As the thermal expansion system of Si3N4 ceramics, WC-Co cemented carbides and W metals is close to that of diamond, the thermal stress produced in the film-making process is small, so it can be used as the base material of the cutter body. In WC-Co cemented carbides, the presence of the bonding phase Co can easily lead to the formation of graphite between diamond film and substrate and reduce the adhesion strength. Pretreatment is necessary to eliminate the influence of Co (usually by acid corrosion) before deposition.
Chemical vapor deposition (CVD) uses a certain method to activate the gas containing C source. Under very low gas pressure, carbon atoms are deposited in a certain area, and carbon atoms form diamond phase in the process of condensation and deposition.

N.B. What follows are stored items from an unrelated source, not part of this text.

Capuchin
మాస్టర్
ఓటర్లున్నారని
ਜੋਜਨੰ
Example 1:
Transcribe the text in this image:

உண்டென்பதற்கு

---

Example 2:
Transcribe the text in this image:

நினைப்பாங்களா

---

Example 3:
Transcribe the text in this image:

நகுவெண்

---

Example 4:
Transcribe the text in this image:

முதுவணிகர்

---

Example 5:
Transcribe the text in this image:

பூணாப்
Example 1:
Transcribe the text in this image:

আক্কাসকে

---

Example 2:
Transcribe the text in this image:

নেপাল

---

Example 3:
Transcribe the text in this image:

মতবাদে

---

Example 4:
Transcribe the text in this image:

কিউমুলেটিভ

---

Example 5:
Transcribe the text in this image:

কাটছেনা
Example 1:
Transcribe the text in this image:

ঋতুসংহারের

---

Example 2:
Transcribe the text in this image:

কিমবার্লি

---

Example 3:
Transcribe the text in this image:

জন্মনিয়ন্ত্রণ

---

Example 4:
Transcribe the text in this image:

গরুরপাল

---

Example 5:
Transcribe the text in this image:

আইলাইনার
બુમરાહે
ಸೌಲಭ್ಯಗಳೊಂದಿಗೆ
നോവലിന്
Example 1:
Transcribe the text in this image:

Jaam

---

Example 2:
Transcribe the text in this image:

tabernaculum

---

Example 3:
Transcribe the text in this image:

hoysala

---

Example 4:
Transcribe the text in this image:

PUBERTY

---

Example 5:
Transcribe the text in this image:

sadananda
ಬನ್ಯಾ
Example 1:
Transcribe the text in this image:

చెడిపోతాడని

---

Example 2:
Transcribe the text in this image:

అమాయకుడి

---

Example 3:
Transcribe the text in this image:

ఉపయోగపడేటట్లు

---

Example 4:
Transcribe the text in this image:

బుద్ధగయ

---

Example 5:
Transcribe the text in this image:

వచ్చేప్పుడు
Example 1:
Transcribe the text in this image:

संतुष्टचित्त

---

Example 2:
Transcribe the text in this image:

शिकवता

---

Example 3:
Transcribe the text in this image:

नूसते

At present, the CVD method for depositing diamond mainly includes microwave, hot filament and DC arc injection.
The advantages of diamond film are that it can be applied to various cutting tools with complex geometry, such as chipped blades, end milling cutters, reamers and drills; it can be used to cut many non-metallic materials, cutting force is small, deformation is small, work smoothly, wear slowly, workpiece is not easy to deformation, suitable for workpiece with good material quality, small tolerance precision. Processing. The main disadvantage is that the adhesion between diamond film and substrate is poor, and the diamond film cutting tool does not have regrindability.

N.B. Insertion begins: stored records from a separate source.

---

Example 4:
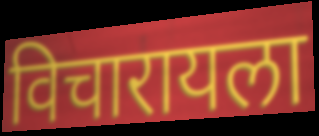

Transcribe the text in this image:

विचारायला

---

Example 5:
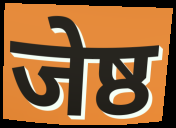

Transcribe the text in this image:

जेष्ठ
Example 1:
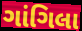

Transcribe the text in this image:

ગાંગિલા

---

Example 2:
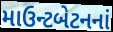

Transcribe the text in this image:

માઉન્ટબેટનનાં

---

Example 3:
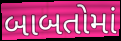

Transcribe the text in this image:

બાબતોમાં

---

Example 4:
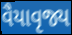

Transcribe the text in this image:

વૈયાવૃજ્ય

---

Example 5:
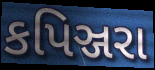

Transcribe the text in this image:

કપિઞ્જરા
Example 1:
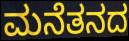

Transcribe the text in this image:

ಮನೆತನದ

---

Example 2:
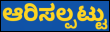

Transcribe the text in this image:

ಆರಿಸಲ್ಪಟ್ಟು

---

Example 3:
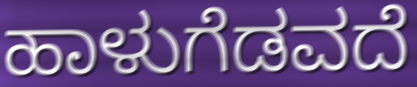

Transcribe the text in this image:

ಹಾಳುಗೆಡವದೆ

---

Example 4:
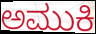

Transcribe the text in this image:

ಅಮುಕಿ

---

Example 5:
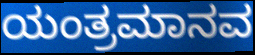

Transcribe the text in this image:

ಯಂತ್ರಮಾನವ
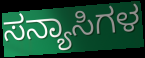
ಸನ್ಯಾಸಿಗಳ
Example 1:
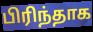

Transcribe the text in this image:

பிரிந்தாக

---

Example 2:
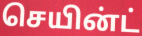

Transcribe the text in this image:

செயின்ட்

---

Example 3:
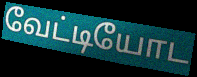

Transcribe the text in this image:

வேட்டியோட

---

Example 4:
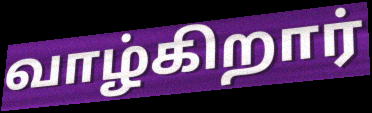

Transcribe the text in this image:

வாழ்கிறார்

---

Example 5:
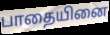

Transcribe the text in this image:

பாதையினை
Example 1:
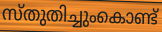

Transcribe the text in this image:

സ്തുതിച്ചുംകൊണ്ട്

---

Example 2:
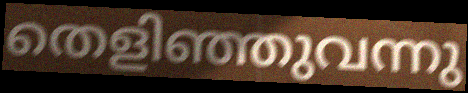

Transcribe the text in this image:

തെളിഞ്ഞുവന്നു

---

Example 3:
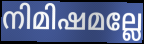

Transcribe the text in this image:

നിമിഷമല്ലേ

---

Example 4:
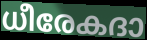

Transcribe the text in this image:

ധീരേകദാ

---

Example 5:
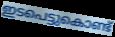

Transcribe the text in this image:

ഇടപെട്ടുകൊണ്ട്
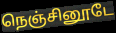
நெஞ்சினூடே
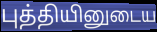
புத்தியினுடைய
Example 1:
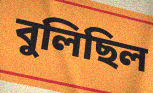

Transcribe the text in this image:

বুলিছিল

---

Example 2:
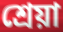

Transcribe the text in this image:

শ্ৰেয়া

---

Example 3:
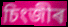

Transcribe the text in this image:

চিংজীৰ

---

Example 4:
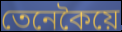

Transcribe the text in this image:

তেনেকৈয়ে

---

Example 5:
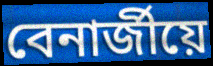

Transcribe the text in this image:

বেনাৰ্জীয়ে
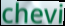
chevi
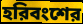
হরিবংশের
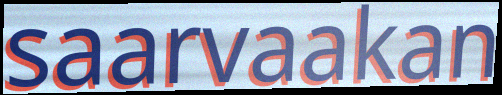
saarvaakan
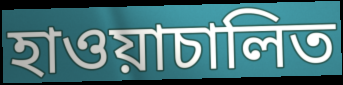
হাওয়াচালিত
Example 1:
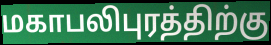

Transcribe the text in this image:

மகாபலிபுரத்திற்கு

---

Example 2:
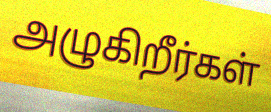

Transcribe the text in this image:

அழுகிறீர்கள்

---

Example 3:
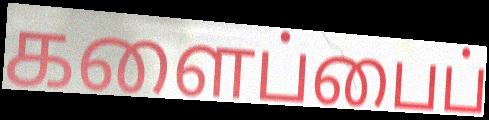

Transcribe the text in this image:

களைப்பைப்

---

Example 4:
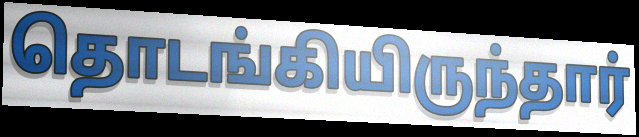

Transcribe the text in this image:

தொடங்கியிருந்தார்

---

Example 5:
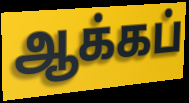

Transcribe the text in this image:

ஆக்கப்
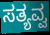
ಸತ್ಯವ್ವ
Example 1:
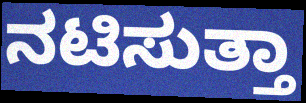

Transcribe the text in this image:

ನಟಿಸುತ್ತಾ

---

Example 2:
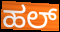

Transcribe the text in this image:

ಹಲ್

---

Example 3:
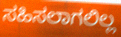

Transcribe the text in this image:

ಸಹಿಸಲಾಗಲಿಲ್ಲ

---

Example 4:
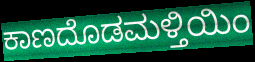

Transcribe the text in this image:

ಕಾಣದೊಡಮಳ್ತಿಯಿಂ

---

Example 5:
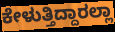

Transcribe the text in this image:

ಕೇಳುತ್ತಿದ್ದಾರಲ್ಲಾ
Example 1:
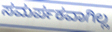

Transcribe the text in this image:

ಸಮರ್ಪಕವಾಗಿಲ್ಲ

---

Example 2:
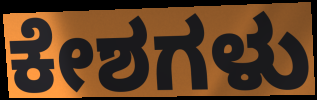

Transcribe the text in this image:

ಕೇಶಗಳು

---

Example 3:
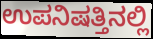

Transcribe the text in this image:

ಉಪನಿಷತ್ತಿನಲ್ಲಿ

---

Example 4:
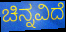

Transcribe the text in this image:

ಚಿನ್ನವಿದೆ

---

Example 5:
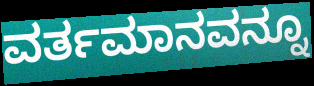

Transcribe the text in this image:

2.2 diamond thick film welding tools
The manufacturing process of diamond thick film welding tool generally includes: preparation of large area diamond film; cutting diamond film into the shape and size needed by the tool; welding of diamond thick film and tool matrix material; grinding and polishing of cutting edge of diamond thick film cutting tool. (1) preparation and cutting of thick diamond films
The commonly used method for preparing thick diamond films is the direct current plasma jet CVD method. Diamond films are deposited on WC-Co alloys (mirror machined on the surface). During the cooling process, the diamond films fall off automatically. This method has a fast deposition rate (up to 930 micron/h), and the lattice bonds closely, but the growth surface is rough. The high hardness, wear resistance and non-conductivity of diamond film determine that the cutting method of diamond film is laser cutting (cutting can be carried out in air, oxygen and argon). Laser cutting can not only cut the thick diamond film into the desired shape and size, but also cut the back angle of the tool. It has the advantages of narrow slit and high efficiency.
This paper is transferred from metalworking network.